Apple rust mite numbers are climbing in several blocks. European red mite and twospotted spider mite numbers have generally been dropping back over the past two weeks. Brown marmorated stink bug trap catch has been seen this week at one trapping location in the Flint, Michigan, area. Michigan State University Extension advises growers be on the lookout for them throughout harvest. Beneficial numbers are building; this week I am seeing good numbers of minute pirate bugs, lacewing larvae and velvet mites.

Black rot symptoms are being seen on more fruit and leaves as well. Sooty blotch and flyspeck disease symptoms have not been seen, but I expect to see them this week.

Pears remain mostly 2.25 to 2.5 inches in diameter. Bartlett harvest is expected to begin later this week. Fruit size has been reduced due to the drought. Pear psylla numbers are high on suckers in untreated blocks.

Peach harvest is wrapping up for the main season varieties at most farms. Smaller fruit size was normal at most farms, mainly due to drought. I have not seen any brown rot symptoms, but growers who received a good amount of rain over the past two weeks may consider a brown rot fungicide application on the end of the season varieties.

Sweet cherry and tart cherry leaf drop has slowed now that we have received good rainfall. Most of the leaf drop was from drought and, to a lesser extent, from cherry leaf spot symptoms. Some sweet cherry blocks continue to have high numbers of twospotted spider mites; they are bronzing leaves.

Plums are coloring for European types, with fruit size improving to mostly 1.5 inches in diameter. They continue to color well. Japanese plum varieties are mostly harvested.

Small fruits

Grape fruit growth has taken off again in the past week; it was amazing to see so much berry and cane growth now that we have received rainfall. Concord fruit are continuing veraison and clusters of European varieties are just starting veraison. Growers should keep a close eye out for powdery mildew and downy mildew symptoms soon.

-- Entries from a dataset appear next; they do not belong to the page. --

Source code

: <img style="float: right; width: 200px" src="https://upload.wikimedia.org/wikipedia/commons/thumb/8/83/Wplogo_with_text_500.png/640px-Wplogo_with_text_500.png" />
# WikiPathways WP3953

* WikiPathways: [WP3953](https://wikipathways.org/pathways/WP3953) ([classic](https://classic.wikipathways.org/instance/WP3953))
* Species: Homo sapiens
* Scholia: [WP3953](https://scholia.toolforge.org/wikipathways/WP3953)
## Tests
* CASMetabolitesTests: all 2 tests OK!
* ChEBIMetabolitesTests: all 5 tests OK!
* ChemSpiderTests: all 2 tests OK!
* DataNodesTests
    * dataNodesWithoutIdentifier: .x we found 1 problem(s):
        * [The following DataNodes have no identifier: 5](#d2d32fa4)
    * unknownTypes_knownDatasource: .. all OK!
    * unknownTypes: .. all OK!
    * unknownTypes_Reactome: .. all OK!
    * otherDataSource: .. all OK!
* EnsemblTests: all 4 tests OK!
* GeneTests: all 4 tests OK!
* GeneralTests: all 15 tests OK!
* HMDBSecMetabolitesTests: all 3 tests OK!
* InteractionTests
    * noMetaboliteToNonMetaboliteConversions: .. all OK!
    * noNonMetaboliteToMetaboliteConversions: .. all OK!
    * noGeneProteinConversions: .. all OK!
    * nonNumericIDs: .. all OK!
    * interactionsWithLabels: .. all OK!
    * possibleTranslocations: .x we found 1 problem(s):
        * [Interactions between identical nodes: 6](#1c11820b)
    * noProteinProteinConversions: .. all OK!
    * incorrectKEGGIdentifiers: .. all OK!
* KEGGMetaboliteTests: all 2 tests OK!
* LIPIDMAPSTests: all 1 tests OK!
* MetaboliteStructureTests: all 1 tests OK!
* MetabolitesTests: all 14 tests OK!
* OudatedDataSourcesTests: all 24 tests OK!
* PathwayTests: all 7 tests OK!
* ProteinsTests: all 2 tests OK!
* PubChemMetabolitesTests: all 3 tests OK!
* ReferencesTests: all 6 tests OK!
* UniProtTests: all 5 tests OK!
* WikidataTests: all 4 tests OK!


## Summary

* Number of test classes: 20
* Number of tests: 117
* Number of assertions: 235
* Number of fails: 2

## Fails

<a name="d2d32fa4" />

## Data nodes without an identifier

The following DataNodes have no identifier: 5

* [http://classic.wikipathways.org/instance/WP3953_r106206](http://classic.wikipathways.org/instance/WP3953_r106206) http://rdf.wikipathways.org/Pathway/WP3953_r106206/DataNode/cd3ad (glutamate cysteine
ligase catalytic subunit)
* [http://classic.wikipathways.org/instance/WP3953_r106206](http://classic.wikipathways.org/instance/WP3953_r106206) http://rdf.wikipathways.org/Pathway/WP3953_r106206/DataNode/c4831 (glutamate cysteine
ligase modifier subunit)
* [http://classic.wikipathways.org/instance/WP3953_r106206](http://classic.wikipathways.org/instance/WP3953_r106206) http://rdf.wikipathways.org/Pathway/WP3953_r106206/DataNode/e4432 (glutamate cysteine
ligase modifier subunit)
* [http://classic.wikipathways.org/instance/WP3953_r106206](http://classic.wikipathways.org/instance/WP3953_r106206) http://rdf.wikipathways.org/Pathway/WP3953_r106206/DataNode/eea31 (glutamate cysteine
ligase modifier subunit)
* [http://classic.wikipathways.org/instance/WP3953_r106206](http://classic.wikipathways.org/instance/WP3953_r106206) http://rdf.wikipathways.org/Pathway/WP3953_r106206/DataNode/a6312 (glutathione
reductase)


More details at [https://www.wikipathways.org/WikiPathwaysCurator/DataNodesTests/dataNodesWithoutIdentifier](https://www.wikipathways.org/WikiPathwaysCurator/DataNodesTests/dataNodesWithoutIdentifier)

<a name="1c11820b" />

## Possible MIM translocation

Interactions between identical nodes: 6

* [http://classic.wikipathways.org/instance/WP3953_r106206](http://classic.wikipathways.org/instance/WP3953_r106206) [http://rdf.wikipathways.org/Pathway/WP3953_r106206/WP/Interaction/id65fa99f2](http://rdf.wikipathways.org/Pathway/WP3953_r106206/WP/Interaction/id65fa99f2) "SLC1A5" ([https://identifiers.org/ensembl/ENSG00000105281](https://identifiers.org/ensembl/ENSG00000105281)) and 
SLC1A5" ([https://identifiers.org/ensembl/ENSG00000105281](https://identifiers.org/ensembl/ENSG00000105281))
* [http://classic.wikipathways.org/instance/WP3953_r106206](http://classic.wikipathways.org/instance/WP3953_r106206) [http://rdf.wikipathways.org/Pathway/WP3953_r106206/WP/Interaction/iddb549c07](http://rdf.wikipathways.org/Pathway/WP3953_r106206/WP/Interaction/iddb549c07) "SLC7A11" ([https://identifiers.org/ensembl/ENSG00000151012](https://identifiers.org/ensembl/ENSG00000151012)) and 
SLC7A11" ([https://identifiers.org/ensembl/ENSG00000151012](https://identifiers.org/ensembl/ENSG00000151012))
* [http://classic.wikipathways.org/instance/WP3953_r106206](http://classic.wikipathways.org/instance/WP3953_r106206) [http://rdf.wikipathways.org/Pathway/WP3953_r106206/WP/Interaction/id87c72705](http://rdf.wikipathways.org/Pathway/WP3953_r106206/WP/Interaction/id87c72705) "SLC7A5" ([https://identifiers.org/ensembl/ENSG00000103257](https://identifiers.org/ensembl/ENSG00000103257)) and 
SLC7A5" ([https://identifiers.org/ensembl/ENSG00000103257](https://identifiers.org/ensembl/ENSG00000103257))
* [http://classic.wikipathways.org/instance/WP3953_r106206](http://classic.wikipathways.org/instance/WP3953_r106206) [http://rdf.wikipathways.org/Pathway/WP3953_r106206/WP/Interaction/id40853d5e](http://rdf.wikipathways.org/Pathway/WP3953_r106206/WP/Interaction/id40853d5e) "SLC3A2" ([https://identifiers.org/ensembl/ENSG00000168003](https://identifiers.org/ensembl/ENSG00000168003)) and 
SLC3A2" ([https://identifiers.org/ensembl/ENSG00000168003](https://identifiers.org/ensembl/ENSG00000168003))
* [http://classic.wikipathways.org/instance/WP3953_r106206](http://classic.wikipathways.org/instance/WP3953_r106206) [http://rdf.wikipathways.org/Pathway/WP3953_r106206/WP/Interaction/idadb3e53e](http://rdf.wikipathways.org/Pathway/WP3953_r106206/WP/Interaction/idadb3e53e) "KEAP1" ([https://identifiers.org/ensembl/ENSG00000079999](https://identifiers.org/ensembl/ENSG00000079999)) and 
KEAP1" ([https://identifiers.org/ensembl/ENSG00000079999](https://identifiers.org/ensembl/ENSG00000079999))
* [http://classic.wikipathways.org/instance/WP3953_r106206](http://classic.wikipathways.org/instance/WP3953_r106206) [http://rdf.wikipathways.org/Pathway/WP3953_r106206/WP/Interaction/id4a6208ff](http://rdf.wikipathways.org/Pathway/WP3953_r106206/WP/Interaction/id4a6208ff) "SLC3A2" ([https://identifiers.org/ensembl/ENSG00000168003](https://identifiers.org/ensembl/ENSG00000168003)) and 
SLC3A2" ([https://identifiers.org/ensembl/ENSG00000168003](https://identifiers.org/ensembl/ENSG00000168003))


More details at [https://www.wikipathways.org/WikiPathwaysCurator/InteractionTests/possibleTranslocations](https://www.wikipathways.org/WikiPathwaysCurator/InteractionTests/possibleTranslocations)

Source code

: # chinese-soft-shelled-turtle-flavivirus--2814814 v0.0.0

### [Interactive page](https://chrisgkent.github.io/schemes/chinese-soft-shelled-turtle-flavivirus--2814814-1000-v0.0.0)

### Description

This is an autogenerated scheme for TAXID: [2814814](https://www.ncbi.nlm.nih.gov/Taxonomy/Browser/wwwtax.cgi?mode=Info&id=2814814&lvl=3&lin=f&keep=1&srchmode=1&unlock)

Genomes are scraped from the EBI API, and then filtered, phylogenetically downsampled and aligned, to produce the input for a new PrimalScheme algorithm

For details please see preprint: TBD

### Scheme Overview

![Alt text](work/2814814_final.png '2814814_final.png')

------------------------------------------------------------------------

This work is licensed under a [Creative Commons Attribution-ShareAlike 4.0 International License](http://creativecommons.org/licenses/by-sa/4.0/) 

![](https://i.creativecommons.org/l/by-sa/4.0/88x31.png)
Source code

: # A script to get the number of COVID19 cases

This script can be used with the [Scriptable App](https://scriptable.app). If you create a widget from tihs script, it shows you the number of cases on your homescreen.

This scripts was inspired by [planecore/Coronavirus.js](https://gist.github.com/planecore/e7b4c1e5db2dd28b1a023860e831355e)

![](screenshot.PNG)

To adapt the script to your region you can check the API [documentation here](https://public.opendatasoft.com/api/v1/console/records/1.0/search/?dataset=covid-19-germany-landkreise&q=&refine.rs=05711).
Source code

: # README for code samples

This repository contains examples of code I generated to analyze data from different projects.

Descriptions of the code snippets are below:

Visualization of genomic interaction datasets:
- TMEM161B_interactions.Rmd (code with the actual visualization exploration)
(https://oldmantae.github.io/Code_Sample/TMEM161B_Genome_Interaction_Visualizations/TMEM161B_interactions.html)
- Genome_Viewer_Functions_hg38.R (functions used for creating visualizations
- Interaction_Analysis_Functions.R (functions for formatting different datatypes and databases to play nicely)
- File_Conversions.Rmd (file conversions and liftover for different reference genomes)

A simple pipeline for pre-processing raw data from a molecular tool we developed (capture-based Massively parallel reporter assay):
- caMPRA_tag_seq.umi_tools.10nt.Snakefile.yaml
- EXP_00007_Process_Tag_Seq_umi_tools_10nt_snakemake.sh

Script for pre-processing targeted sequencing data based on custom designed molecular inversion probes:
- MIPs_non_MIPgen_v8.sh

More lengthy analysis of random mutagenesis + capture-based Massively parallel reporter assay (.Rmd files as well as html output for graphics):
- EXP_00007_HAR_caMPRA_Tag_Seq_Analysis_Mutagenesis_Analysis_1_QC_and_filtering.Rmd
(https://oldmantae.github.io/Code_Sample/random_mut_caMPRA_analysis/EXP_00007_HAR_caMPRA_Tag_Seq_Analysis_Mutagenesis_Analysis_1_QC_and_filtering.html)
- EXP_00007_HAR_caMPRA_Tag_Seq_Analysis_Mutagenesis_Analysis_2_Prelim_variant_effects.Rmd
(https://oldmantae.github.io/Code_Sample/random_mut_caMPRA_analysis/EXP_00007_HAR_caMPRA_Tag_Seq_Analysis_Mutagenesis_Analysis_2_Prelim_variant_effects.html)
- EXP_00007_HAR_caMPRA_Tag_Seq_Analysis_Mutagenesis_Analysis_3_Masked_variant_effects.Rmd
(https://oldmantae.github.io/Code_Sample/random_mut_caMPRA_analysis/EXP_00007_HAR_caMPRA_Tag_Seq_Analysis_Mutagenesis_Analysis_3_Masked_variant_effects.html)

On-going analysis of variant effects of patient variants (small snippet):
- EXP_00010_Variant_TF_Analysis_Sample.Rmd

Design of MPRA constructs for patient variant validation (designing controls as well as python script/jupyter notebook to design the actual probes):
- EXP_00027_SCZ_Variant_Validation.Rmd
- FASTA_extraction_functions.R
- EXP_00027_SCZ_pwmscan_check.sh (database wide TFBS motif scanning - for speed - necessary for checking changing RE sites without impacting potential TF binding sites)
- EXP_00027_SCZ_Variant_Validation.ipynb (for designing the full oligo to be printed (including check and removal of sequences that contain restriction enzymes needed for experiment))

Strawberry leaves filled the row in renovated fields, and in new plantings the runners have more than filled the row, and some growers are now cutting runners. Potato leafhopper populations are building, especially in new plantings. Growers should watch for curled leaves, although this symptom can be somewhat confusing as the same symptoms can be seen with drought stress. Some weeds are also coming on strong as a result of recent rainfall; some hand-pulling is needed at this time.

Raspberry harvest continues in fall red raspberries. Berry size is starting to improve. Blackberry harvest is continuing at most farms. Growers are pruning fruiting or floricanes canes in summer red and black raspberries, and cane tipping is continuing in black raspberry and blackberries.

Spotted wing Drosophila (SWD) trap catch is very high in fall raspberries, with another big jump across the region. More farms have seen small SWD larvae in fruit and have stopped harvest for a few weeks while they bring populations under control. Growers should protect all bramble crops on a weekly basis for SWD infestation. For more details on the SWD life cycle, control strategies and specific insecticide recommendations, consult the MSU Spotted Wing Drosophila website.

Blueberry harvest is winding down at most farms. Small berry size is a problem at most farms, mainly due to drought. As in the case of raspberries, this week’s trap catch of SWD in blueberries has taken another big jump across the region. Growers should protect blueberries for SWD infestation. For more details on SWD life cycle, control strategies and specific insecticide recommendations, consult the MSU Spotted Wing Drosophila website.